▽

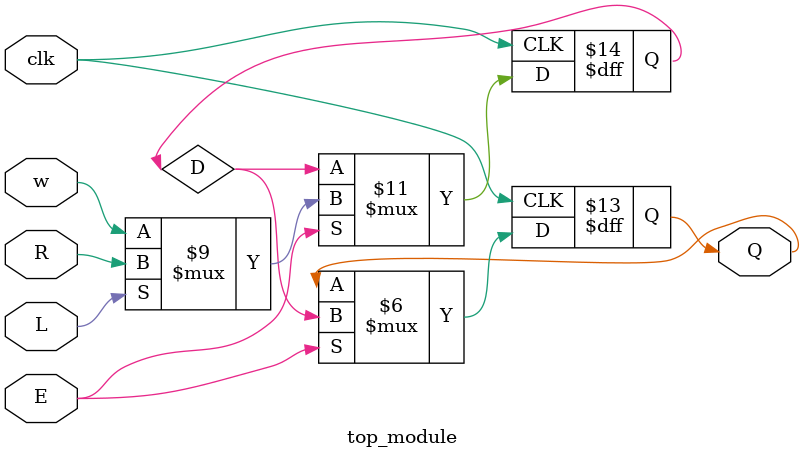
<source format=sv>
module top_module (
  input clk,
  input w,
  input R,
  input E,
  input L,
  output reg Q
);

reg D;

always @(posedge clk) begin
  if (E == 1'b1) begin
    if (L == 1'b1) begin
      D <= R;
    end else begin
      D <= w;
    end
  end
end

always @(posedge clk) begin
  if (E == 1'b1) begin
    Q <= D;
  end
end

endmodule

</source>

△

Work required: Every line from the one containing "if (L == 1'b1) begin" to the final line of the listing above should be set down exactly, with nothing added.

Solved exercise:
    if (L == 1'b1) begin
      D <= R;
    end else begin
      D <= w;
    end
  end
end

always @(posedge clk) begin
  if (E == 1'b1) begin
    Q <= D;
  end
end

endmodule

</source>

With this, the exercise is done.